Maar vandaag niet. De regen komt met bakken uit de hemel. Al bij ons vertrek beschermen we onze rugzakken door een rugzakhoes. Daaroverheen gaat de regencape die zowel onszelf als onze rugzakken moet beschermen tegen de regen. Vol vertrouwen op verbetering gaan we op pad. Het zal vanzelf weer droog worden, toch....?
Na een uur zijn we al doorweekt. Vanaf onze cape stroomt het water naar beneden: op onze blote benen, naar onze sokken en vervolgens steeds dieper onze schoenen in. Mijn gezicht is drijfnat en koud. Het kost moeite om scherp te blijven kijken. Maar, verderop wordt de lucht al lichter. Als de regen eenmaal gestopt is, droogt dit snel genoeg weer op. Toch?
De lucht wordt niet lichter. De regen stopt niet. Integendeel. Het gaat harder en harder regenen en ook de wind trekt aan. De wegen en bospaden zijn uitgestorven. Af en toe horen we een blaffende hond. Oh nee, niet ook nog een hond!
In mijn schoenen staat ongeveer 3 centimeter water. Mijn sokken zijn doorweekt. Elke stap lijkt zwaarder dan de vorige.
Als we er naar mijn gevoel bijna moeten zijn, en na een fikse klim, ontspan ik. Vanaf nu alleen nog maar afdalen en vrijwel geen open terrein meer.
Pieter loopt op de eerste afdaling ongeveer 20 meter voorop. Ik kan hem door de regen nauwelijks meer zien. Het pad ligt vol modder en diepe plassen. Het is een sport om de diepste delen links (of rechts) te laten liggen. En dat lukt steeds, constateer ik trots.
Mijn constatering is te vroeg. Een seconde later maak ik een verkeerde keuze en stap ik in een modderplas van ongeveer 30 cm diep. Ik glij uit en val achterover in de modderpoel. Mijn rugzak ligt in de modder. Ik zit aan de rugzak vast, en probeer met rugzak en al weer op te staan. Helaas dit lukt niet. Wederom rol ik achterover. Nu is ook mijn rechterarm volledig in de modder gekomen. Na nog een aantal pogingen roep ik Pieter. Die hoort door de regen helemaal niets.
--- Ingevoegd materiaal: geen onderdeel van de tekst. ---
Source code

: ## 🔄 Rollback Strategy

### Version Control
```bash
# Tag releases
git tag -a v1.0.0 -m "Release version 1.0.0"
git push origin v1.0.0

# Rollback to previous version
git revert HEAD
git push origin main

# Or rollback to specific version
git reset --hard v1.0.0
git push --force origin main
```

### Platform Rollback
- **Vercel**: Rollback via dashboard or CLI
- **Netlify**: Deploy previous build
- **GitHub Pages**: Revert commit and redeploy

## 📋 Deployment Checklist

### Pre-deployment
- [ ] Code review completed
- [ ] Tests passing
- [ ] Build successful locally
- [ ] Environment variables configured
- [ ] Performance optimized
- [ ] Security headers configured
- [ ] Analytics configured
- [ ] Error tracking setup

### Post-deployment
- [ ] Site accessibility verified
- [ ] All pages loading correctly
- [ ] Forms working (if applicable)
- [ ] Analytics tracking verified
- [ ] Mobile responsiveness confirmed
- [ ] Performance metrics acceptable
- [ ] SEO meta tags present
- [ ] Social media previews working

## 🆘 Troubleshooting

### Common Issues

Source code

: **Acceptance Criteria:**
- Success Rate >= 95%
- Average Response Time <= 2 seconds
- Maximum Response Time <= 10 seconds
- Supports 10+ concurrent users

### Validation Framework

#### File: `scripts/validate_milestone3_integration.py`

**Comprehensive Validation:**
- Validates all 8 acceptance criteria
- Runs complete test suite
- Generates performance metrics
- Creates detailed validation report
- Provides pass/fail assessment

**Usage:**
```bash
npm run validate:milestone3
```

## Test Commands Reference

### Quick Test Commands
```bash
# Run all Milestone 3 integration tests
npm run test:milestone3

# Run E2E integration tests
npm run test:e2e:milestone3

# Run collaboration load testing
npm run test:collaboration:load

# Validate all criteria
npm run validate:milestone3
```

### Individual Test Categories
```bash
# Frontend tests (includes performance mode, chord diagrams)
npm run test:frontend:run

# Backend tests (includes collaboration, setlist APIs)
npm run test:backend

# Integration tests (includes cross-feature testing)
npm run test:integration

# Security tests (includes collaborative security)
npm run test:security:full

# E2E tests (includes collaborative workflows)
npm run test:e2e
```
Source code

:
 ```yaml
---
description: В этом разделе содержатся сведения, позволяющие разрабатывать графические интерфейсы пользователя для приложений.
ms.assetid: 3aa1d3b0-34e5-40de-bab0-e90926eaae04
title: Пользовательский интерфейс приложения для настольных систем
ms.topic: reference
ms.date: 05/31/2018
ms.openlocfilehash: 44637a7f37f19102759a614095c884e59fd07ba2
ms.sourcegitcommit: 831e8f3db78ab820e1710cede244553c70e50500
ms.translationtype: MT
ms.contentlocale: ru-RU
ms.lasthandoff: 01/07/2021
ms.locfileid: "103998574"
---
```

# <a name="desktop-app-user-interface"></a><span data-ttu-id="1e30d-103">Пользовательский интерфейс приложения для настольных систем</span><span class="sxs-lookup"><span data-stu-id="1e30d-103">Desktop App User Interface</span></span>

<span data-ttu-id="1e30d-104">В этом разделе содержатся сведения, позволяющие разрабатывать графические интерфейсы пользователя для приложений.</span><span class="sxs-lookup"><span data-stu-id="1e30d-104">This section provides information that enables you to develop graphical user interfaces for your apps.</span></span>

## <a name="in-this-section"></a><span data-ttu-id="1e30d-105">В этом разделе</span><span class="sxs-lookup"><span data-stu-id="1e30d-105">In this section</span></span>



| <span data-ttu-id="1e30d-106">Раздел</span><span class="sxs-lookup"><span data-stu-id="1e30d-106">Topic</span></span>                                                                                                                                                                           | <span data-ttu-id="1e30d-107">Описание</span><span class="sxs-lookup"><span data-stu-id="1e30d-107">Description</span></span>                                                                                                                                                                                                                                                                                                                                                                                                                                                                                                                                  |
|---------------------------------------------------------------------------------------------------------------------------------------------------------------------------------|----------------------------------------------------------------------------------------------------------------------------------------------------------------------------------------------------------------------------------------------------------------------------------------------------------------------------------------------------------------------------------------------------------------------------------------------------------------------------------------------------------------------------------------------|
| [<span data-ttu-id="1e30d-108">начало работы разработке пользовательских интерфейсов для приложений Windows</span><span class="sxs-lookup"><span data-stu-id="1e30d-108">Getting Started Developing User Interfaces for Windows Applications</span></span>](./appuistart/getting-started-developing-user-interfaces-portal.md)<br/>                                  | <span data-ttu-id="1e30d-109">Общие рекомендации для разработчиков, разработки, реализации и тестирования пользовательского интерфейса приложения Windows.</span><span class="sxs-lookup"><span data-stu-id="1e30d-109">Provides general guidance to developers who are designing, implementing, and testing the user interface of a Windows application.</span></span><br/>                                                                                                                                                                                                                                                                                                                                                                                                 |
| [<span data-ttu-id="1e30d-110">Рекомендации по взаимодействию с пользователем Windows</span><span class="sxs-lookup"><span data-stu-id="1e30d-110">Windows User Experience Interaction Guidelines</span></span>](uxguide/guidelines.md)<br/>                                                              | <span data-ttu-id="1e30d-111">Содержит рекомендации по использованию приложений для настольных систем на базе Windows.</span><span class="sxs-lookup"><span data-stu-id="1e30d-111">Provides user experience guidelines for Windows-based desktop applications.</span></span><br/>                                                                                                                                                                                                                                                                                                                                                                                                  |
Pas als hij omkijkt en ziet dat ik er niet ben, loopt hij terug. 'Waarom lig je daar'?', vraagt hij. '' Omdat ik niet kan (op)staan'.
Hij trekt me overeind. ik haal de ergste modder eraf door bladeren van de bomen te gebruiken. Veel resultaat heeft het niet. We moeten verder. Inmiddels zit ik dus onder de modder, ben ik doorweekt en zijn zelfs mijn sigaretten niet meer bruikbaar. Pas na een uur zwoegen, balen en afkicken komen we aan bij de gite détappe. Ik heb inmiddels geen idee meer waarom het leuk is of zou moeten zijn om zo'n roteind te wandelen.
En natuurlijk: de gite heeft geen plek meer. Veel wandelaars zijn hier een extra dag gebleven, waardoor alle bedden al vol zijn. Of willen we misschien in de keuken op de grond slapen?
Die avond hangen al mijn kleren boven het gasfornuis in de kleine keuken van de gite te drogen. In mijn schoenen doe ik elk uur een paar verse, droge krantenproppen. En zelf heb ik schone en vrijwel droge kleren aan.
Maar wat ben ik trots: ook dit hebben we gewoon gedaan. En de andere gasten in de gite luisteren vol interesse naar onze verhalen. Ze zijn onder de indruk, maar vooral ook blij dat zij de verstandige beslissing hebben genomen deze dag niet te gaan lopen.